▶ Exercise details
For each line of the data below, copy it if it holds the word "address".

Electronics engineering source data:

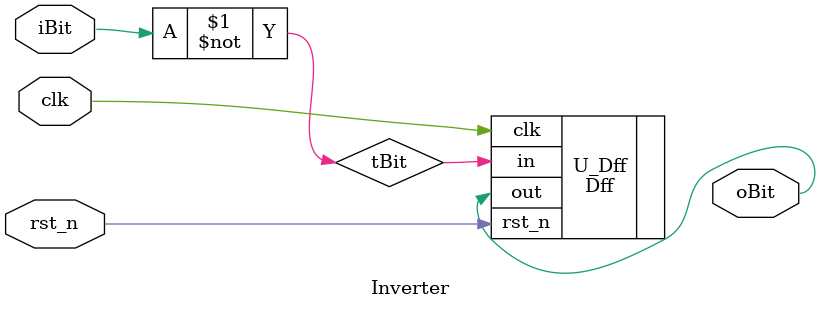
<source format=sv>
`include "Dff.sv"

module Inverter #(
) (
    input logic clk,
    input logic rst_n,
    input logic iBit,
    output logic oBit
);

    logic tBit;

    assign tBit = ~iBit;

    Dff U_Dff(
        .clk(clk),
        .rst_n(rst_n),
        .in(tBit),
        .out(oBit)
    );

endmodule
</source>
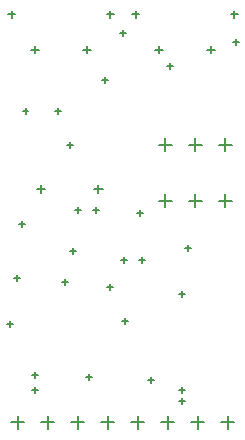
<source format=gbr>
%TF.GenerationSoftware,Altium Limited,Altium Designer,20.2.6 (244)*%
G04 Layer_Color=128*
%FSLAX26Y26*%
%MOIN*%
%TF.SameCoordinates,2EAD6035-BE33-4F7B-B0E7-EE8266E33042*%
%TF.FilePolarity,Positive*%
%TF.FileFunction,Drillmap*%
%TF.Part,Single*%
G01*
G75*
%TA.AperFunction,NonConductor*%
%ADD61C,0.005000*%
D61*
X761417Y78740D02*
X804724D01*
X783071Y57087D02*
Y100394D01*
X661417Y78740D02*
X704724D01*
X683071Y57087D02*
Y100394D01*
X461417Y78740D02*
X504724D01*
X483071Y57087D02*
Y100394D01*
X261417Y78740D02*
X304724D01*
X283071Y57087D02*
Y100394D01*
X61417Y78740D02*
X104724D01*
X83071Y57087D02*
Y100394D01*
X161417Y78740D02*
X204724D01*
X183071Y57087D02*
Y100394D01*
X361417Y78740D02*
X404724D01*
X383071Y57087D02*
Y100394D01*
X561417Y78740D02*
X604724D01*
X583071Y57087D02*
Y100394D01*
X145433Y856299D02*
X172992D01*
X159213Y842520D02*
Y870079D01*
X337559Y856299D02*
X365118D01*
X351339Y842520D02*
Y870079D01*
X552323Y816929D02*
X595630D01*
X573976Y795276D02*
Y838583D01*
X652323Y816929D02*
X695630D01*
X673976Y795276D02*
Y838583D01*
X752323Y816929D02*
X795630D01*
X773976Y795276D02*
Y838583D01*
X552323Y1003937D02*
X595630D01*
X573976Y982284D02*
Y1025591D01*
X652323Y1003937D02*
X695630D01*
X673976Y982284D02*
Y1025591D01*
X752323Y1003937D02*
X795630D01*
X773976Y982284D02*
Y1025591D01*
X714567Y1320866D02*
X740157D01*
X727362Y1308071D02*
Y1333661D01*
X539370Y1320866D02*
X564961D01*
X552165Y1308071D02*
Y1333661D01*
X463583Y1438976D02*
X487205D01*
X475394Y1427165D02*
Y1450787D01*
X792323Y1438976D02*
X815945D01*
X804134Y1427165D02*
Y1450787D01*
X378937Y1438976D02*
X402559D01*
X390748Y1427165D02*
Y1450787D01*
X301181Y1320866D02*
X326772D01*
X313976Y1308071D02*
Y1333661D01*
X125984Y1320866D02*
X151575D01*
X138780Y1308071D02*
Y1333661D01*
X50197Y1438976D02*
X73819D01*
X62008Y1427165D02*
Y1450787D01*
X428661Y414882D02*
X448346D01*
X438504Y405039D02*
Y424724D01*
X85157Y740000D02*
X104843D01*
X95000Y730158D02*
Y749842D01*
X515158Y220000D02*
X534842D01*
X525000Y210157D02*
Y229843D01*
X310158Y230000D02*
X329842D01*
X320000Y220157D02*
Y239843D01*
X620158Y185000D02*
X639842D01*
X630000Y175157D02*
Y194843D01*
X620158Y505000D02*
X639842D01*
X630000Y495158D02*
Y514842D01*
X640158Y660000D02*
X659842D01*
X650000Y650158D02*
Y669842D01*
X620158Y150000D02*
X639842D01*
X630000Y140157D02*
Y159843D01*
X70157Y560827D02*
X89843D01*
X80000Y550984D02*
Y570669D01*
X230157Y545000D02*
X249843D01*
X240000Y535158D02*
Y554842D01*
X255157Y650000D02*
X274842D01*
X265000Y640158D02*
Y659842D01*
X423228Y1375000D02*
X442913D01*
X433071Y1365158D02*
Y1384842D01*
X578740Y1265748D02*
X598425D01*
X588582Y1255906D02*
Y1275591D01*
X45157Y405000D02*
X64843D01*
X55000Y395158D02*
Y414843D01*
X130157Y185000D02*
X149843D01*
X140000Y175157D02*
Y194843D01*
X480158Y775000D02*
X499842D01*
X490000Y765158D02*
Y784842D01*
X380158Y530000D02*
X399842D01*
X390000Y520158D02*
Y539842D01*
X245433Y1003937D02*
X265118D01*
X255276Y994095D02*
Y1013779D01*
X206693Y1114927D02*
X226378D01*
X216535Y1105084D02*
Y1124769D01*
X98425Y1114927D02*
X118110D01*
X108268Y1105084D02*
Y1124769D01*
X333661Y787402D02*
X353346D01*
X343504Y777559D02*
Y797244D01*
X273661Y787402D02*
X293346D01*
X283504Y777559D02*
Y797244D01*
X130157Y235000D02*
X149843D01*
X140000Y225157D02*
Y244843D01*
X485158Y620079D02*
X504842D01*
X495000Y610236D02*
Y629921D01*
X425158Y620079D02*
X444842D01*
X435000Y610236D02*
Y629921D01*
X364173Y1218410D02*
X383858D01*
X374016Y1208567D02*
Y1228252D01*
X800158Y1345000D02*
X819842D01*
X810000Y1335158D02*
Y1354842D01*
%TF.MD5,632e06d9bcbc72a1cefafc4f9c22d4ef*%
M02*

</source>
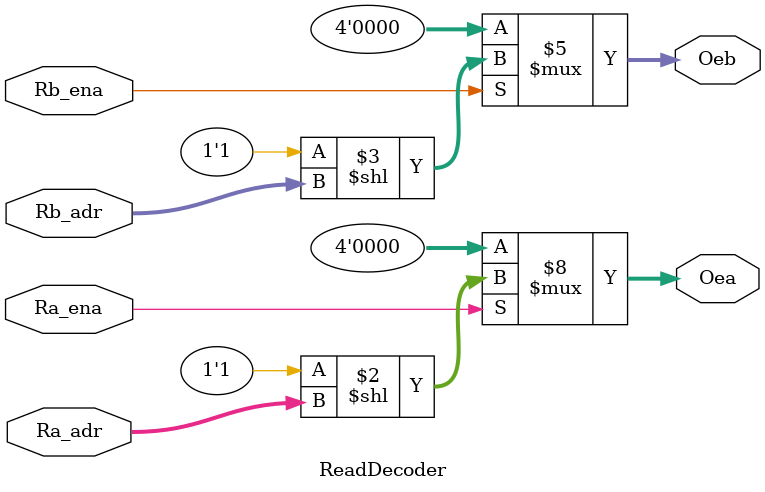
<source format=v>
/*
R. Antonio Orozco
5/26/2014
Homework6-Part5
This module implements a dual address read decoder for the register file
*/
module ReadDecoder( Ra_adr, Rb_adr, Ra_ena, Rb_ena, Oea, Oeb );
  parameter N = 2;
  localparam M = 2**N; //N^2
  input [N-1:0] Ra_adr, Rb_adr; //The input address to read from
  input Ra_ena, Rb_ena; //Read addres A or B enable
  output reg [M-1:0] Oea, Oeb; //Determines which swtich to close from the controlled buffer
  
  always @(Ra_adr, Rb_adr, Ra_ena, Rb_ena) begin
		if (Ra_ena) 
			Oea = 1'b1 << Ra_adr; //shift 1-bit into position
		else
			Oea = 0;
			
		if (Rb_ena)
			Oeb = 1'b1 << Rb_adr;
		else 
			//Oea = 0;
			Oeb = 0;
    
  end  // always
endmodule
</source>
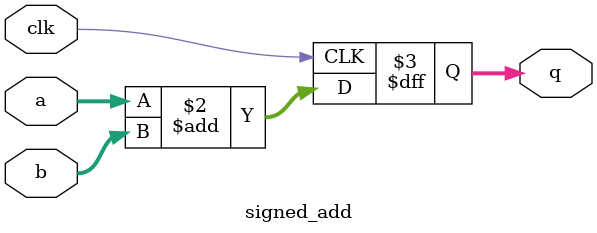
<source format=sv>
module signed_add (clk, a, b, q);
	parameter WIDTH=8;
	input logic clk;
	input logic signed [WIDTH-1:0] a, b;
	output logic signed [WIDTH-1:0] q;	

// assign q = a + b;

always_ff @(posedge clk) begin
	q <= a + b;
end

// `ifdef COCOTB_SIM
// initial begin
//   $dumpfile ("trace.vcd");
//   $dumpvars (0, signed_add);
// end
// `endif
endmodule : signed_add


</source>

▶ Solution for this problem
This module implements a dual address read decoder for the register file
  input [N-1:0] Ra_adr, Rb_adr; //The input address to read from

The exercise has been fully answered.